Карантир прижался к нему. Он подумал, что хотя это и будет мучительно, наверное, они вскоре задохнутся здесь. Так лучше, чем медленная смерть от голода и жажды.
И вдруг он услышал сверху странный стук.
Такой знакомый…
Он задрожал всем телом и вцепился в руку Гватрена.
— Что это? — вымолвил он.
— Карнистир! — услышал он голос, приглушённый толщей камня. Внезапно он осознал, что камень ведь не такой уж толстый — он просто невероятно тяжёлый, а ведь в толщину эта дверная створка, может, лишь чуть больше пяди. — Карнистир!.. Пожалуйста! Карнистир!
Он вскочил, упёрся в камень над ними и закричал, хрипло, отчаянно:
— Мама! Мама! Это ты! Мама, ты тут! Мама! Мама, это я!
— Карнистир, отойди!
Стук усилился; Карантир отошёл и прикрыл собой Гватрена. Раздался треск, в каменной щели появился луч мутного света.
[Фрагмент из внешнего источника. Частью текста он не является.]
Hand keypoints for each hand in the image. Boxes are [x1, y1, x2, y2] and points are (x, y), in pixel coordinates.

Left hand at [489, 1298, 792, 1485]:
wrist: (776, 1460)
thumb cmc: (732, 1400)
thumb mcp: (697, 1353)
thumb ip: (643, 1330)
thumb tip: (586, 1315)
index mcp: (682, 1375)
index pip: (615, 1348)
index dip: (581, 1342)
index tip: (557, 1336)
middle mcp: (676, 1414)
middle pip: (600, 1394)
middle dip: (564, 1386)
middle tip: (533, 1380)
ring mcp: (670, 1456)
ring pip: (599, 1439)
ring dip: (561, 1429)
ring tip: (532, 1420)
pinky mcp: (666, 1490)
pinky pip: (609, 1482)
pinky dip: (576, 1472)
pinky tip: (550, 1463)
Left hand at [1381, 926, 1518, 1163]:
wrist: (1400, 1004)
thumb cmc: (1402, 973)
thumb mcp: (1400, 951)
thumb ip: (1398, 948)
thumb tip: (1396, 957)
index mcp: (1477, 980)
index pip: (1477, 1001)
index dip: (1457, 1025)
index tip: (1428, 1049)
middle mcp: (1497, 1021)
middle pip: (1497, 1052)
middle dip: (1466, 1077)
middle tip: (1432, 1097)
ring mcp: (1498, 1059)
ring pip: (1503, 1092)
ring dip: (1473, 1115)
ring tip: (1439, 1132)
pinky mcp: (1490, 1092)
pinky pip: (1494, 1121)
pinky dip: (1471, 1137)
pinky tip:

— Ох, наконец! — услышал он снова дрожащий голос Нерданэль. — Я было подумала, что это диорит и мне с ходу не разбить его. А это просто какой-то сланец…
— Мама, ты как?.. — Карантир просто не знал, что сказать.
— Ты же знаешь, Карнистир, у меня всегда на поясе инструменты, я его не снимаю, — крикнула она.
Стук продолжился, появилось ещё одно отверстие, потом ещё одно.
— Может быть, я попробую отсюда? — сказал Карантир.
— Нет, опасно, оно может упасть тебе на голову! Отойди! Надеюсь, этого достаточно.
Кусок камня рухнул внутрь. Карантир увидел, что Нерданэль всё-таки не только вырубила этот кусок из плиты, но и попутно в ярости разбила лицо и корону Мелькора на барельефе.
Карантир изо всех сил вдавил ногти в ладони.
— Мама, сначала Гватрен. Я понимаю, что ты это сделала ради меня, но помоги ему. Он мой муж, я не пойду никуда без него. И он слепой, он сам не выберется.
Карантир подвёл Гватрена к камню, поставил на него, попросил его поднять руку. Нерданэль помогла выбраться сначала ему, потом Карантиру.
Она обняла его, прижала к себе изо всех сил и сказала то, что Карантир никогда не надеялся услышать:
— Доченька… — и, не выпуская остолбеневшего Карантира из объятий, протянула руку к Гватрену, погладила его по лицу, сказав: — Сынок… Пойдёмте отсюда скорее!
Они тащили за собой Гватрена, не разбирая дороги, земля дрожала у них под ногами; потом оглушающая воздушная волна прокатилась у них над головой, и все трое упали.
В этот момент Мелькор исчез из этого мира.
Они сели, задыхаясь, и Карантир снова спросил — спросила:
— Мама, как ты здесь оказалась? — Первой его мыслью было, что Нерданэль, как и Анайрэ, добровольно ушла из этого мира и снова возродилась — но откуда у неё этот, такой привычный, пояс с инструментами?
— Мне же рассказали, как Анайрэ отправилась сюда, в Средиземье, — сказала Нерданэль. — Что я, хуже? Когда Финдарато сел на корабль, я пробралась туда. К счастью, ему не пришло в голову проверить то самое потайное отделение. Я… — она всё-таки всхлипнула, — я не знала, что делать. Не знаю. Могла бы — на куски разорвалась бы. Я себе сказала, что я тебе нужнее, крошка Морьо. Подумала, что даже если произошло самое худшее, перед тобой я виновата больше всех, потому что всю жизнь я больше всех тебе была нужна…
Морьо любила Нерданэль. Она простила её в этот момент за всё, что тяжестью легло на её душу в её отношениях с матерью. Но только потом, когда у неё появились собственные дети, она представила себе, что чувствовала Нерданэль, когда не остановила спешившего у неё на глазах к собственной гибели старшего сына.